В связи с этим становится чрезвычайно важным второй аспект перевода, давно известный историкам и лингвистам. Перевести теорию или представление о мире на язык какого-то научного сообщества это не значит еще сделать ее принадлежностью данного сообщества, поскольку ее надлежит перенять, раскрыть, как она мыслится и работает, а не просто "переложить" с одного языка на другой, с языка, который был раньше чужим. Однако это не такой переход, который отдельный индивид по своему усмотрению может осуществить, а может и не осуществлять, на основе размышления и выбора (какими бы надежными ни были при этом его мотивы). Все обстоит иначе. Пока он учится переводить теорию с одного языка на другой, в один прекрасный день он вдруг обнаруживает, что переход уже осуществлен, что он уже перешел на новый язык, не успев принять по этому поводу никакого сознательного решения. В некоторых случаях, подобно многим, кто впервые познакомился с теорией относительности или квантовой механикой в зрелом возрасте, человек чувствует себя совершенно убежденным в этой новой точке зрения, но тем не менее не способен "сжиться" с ней, чувствовать себя как дома в том мире, который эти теории помогают создать. Своим разумом такой человек уже сделал свой выбор, но еще не совершилось "обращение", которое необходимо, чтобы этот выбор стал эффективным. Он может тем не менее использовать новую теорию, но будет вести себя так, как человек, попавший в незнакомую ему страну, и альтернативный способ рассуждений станет ему доступным только потому, что есть местные жители, для которых этот способ свой. Его работа становится по отношению к ним паразитической, так как ему недостает набора готовых мыслительных схем, которые будущие члены сообщества приобретут в процессе образования.
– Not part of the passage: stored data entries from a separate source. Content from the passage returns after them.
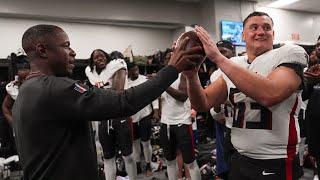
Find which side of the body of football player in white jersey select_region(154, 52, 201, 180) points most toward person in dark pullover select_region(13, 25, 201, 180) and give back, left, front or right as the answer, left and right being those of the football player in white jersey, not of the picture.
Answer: front

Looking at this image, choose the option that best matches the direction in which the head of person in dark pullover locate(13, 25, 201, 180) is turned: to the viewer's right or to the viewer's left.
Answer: to the viewer's right

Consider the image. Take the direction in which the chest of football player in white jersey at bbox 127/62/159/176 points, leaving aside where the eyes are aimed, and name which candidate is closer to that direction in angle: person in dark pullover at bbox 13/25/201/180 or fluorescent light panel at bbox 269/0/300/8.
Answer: the person in dark pullover

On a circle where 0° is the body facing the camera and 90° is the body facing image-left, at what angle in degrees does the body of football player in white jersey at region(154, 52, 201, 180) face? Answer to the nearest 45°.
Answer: approximately 0°

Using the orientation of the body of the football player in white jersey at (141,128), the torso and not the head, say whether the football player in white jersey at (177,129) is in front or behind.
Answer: in front

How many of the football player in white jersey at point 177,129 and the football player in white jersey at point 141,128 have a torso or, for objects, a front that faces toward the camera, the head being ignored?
2

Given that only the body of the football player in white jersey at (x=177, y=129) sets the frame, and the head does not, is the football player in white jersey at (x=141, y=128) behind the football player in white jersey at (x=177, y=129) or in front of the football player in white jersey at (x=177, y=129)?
behind

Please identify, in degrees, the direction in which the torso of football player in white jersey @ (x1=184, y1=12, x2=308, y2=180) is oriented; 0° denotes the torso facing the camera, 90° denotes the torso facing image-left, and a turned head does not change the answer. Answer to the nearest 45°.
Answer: approximately 45°

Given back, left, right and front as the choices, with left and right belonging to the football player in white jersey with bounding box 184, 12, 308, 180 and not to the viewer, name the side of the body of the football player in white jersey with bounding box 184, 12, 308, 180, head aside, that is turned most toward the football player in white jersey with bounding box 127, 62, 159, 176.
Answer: right
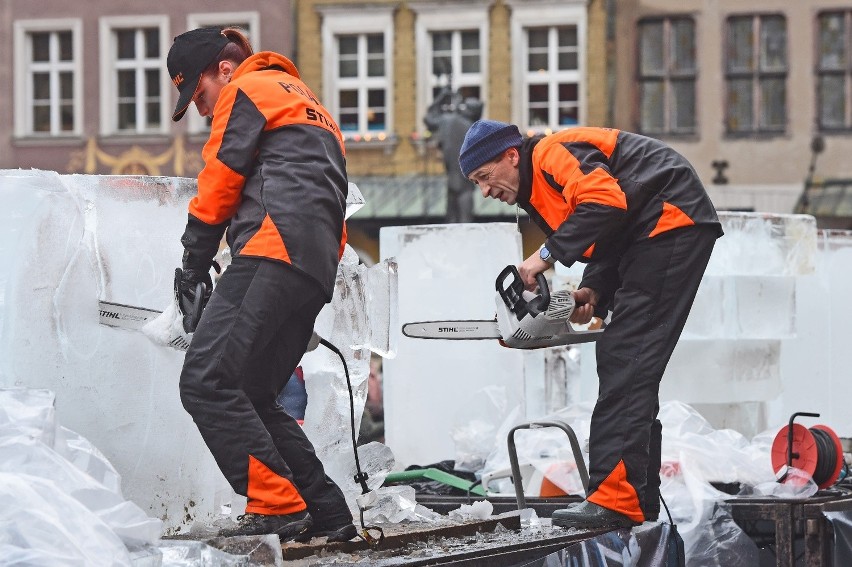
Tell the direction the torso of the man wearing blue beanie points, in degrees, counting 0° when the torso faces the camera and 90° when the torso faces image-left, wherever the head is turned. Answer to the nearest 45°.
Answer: approximately 90°

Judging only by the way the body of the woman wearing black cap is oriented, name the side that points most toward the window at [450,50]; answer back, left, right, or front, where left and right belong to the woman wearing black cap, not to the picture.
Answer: right

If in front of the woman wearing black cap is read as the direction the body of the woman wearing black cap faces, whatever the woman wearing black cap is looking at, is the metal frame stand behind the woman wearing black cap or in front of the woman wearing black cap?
behind

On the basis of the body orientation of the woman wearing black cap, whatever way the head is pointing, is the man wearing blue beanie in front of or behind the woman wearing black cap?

Опыт, который переубеждает человека и который я сравнил с переключением гештальта, составляет, таким образом, сердцевину революционного процесса в науке. Мотивы для переубеждения обеспечивают достаточные основания для выбора теории и создают тот климат, в котором это вероятнее всего происходит. Перевод может, кроме того, обеспечить условия для преобразования программы работы нервной системы, которая должна стать основой переубеждения, хотя на настоящем уровне наших знаний мы еще не можем знать, как это происходит. Но ни достаточные основания, ни перевод с одного языка на другой не обеспечивают переубеждения. Это такой процесс, который мы должны объяснить, чтобы понять важную форму изменений в научном знании.